**課文內容**.
┌────────
傳統馬達驅動性能驗證常使用實體電機與驅動器進行驗證，存在高成本、儀器損壞等缺點，因此藉由建置馬達數學模型進行驅動器模擬與驗證的方式較易實現高性能驅動器及減少開發時程，目前文獻上常見的數學模型以永磁同步馬達為主，特殊結構之馬達數學模型較為稀少，本文提出的馬達為一雙氣隙架構之磁性齒輪電機，發展此電機架構起因是因為永磁同步馬達需透過齒輪箱來達到變速比效果，但是機械齒輪容易造成磨損及噪音，在技術進步下，發展出同軸式磁性齒輪藉由內外層永久磁鐵改變磁場並由調磁鐵芯環作調製，以非接觸傳動方式降低機械齒輪的問題，但是同軸式磁性齒輪需依靠外部動力，故後續又提出磁性齒輪電機架構，改以線圈繞組激磁產生電磁場帶動永久磁鐵環並保留減速比特性，能由激磁方式主動傳遞動力。
本研究首先分析與建置磁性齒輪電機之方塊圖，著重說明三環轉矩關係及電樞電氣角度與轉子電氣角之間的關聯，模擬磁性齒輪電機轉速和轉矩減速比關係，此外根據步進馬達結構將磁性齒輪電機之調磁鐵芯環鎖固，以此等效至步進馬達模型，且為貼近實際馬達運作，將於步進馬達模型中加入頓轉轉矩進行模擬並驗證及繪製其轉矩特性圖。

Traditional motor drive performance verification often uses physical motors and drivers for verification, which has shortcomings such as high cost and instrument damage. Therefore, to achieve high-performance drivers and reduce development time, building mathematical model of motors for driver simulation and verification is a good choice. At present, there are relatively few mathematical models of motors with special structures in the literature. In this study, the motor proposed is a magnetic gear motor with a double air gap structure. This motor structure makes the permanent magnet synchronous motor (PMSM) to achieve the functions of variable speed ratio just like a mechanical gearbox but without the wear and noise problem associated with mechanical gearboxes.
└────────
取自資料來源的記錄:
┌────────
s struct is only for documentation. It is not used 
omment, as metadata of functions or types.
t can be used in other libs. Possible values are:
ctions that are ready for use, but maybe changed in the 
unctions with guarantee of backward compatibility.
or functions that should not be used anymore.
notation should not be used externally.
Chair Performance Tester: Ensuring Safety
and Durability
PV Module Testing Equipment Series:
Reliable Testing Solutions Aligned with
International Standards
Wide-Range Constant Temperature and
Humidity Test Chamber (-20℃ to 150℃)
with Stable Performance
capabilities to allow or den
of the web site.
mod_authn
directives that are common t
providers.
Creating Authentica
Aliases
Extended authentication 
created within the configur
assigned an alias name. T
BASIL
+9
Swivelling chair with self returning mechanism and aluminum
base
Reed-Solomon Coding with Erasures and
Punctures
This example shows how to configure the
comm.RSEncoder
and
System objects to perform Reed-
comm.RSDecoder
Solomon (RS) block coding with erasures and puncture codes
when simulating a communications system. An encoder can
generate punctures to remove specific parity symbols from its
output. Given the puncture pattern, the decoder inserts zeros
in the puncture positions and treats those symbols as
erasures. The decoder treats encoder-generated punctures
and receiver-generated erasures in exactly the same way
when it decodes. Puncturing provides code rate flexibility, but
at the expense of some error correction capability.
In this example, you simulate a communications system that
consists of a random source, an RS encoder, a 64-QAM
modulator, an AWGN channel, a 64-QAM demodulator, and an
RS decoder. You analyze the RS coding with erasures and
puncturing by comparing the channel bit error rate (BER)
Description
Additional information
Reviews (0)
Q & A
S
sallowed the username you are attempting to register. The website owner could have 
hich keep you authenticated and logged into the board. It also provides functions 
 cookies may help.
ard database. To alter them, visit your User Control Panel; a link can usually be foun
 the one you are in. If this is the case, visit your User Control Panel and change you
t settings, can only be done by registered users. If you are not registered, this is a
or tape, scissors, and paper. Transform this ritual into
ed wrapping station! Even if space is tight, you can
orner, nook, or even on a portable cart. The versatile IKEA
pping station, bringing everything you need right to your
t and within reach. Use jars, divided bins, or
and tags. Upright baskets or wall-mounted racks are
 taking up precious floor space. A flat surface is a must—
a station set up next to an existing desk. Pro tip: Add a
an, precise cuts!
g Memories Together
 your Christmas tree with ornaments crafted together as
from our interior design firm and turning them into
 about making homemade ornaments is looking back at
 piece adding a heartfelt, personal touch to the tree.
└────────
┌────────
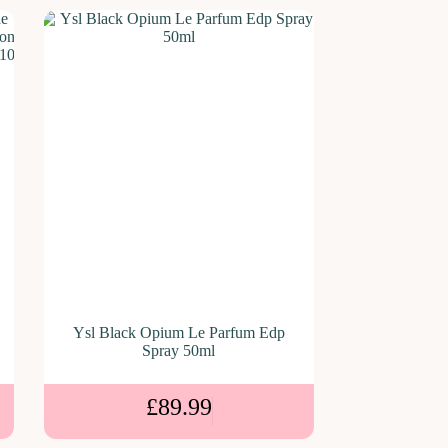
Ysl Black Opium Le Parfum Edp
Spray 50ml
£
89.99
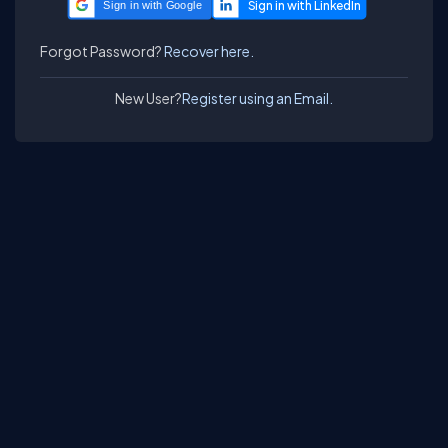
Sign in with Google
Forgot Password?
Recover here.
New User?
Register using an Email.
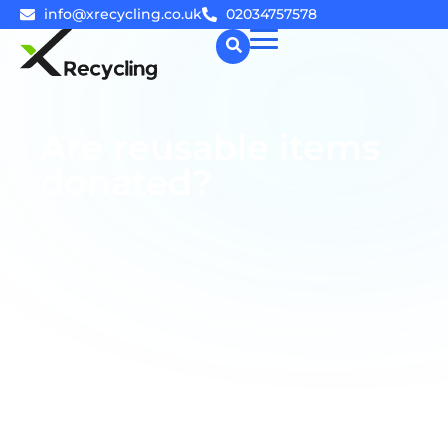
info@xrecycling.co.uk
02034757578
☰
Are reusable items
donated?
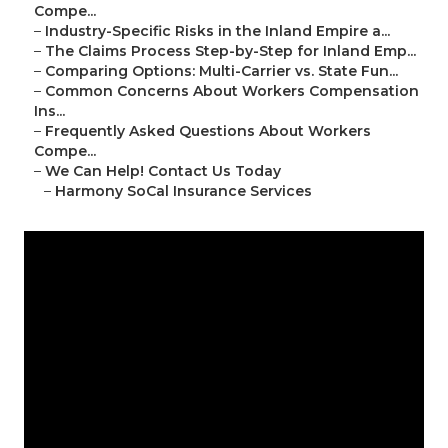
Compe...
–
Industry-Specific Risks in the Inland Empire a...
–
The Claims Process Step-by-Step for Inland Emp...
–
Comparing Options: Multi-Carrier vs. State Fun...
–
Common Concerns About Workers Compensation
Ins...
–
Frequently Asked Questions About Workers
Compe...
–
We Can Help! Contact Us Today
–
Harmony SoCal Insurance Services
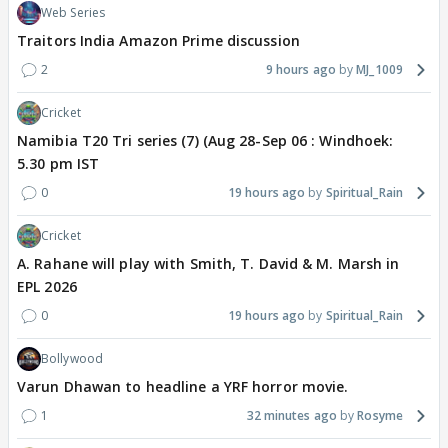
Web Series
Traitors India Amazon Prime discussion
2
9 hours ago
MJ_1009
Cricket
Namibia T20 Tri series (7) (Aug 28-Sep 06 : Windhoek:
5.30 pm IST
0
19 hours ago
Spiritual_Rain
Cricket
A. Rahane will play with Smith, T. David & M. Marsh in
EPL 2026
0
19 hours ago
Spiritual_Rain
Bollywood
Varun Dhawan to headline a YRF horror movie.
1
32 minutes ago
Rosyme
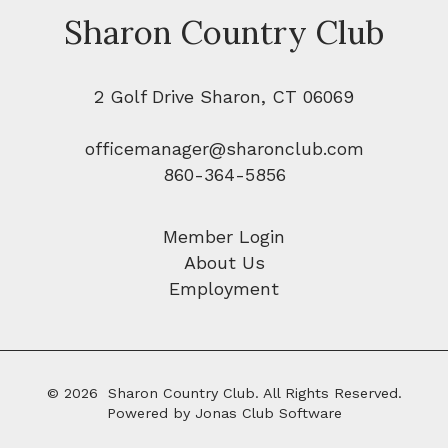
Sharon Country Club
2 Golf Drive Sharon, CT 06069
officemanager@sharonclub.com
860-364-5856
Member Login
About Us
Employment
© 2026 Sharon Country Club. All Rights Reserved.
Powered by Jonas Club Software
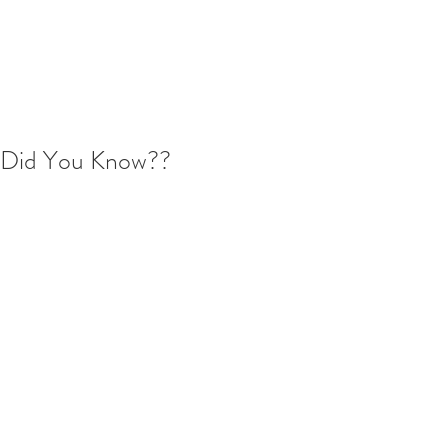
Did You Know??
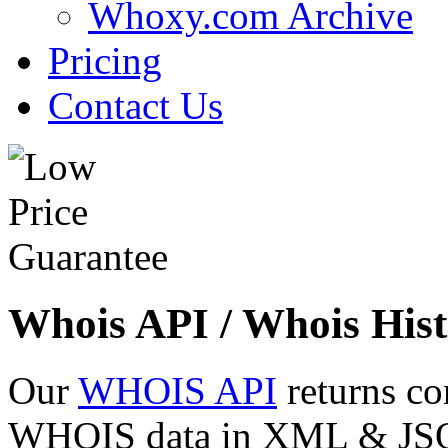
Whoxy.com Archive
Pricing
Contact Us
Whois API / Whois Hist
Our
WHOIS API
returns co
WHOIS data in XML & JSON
└────────
┌────────
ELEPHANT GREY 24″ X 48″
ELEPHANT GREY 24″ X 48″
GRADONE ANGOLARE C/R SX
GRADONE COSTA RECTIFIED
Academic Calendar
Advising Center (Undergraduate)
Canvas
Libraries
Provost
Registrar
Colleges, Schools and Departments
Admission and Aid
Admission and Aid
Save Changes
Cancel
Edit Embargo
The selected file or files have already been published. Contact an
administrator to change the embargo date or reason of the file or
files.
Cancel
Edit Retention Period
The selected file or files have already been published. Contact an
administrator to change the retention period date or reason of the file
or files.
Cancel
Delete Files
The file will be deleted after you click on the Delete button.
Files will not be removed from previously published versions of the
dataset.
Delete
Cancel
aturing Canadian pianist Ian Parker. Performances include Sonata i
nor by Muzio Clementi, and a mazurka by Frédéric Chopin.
└────────
**練習題**.
A. 依據磁性齒輪電機一文回答：
(i) 同軸式磁性齒輪的磁場由哪一個部件作調製？
(ii) 將調磁鐵芯環鎖固後，磁性齒輪電機被等效至哪一種馬達模型？
(iii) 為貼近實際馬達運作，模型中加入了什麼進行模擬？
B. 接續磁性齒輪電機一文末尾的英文段落往下寫。
這些記錄與磁性齒輪電機一文並無關聯。

**練習答案**.
A.
(i) 調磁鐵芯環。
(ii) 步進馬達模型。
(iii) 頓轉轉矩。

B.
The motor, dubbed “motoring-gear” is developed based on the structure of coaxial magnetic gear, but have two mechanical ports and one electrical port. One of the PM rotors of the coaxial magnetic gear is been replaced with a stationary three-phase wound stator to generate electromagnetic field, and retains the gear ratio characteristics, and can actively transmit power through the excitation.
This study first analyzes and constructs the block diagram of the motoring-gear, focusing on torque relationship, the armature magnetic field angle and the rotor electrical angle. Toque and rotational speed of each port were simulated. A special feature of the motoring-gear can be achieved by locking the modulator thus, making the motoring-gear equivalent to the stepper motor model. In order to make the mathematical model close to the actual operation, the detent torque is added to the stepper motor model, the torque-speed curve (TN curve) of the proposed motor is plotted using the mathematical model to provide insight into motor characteristics.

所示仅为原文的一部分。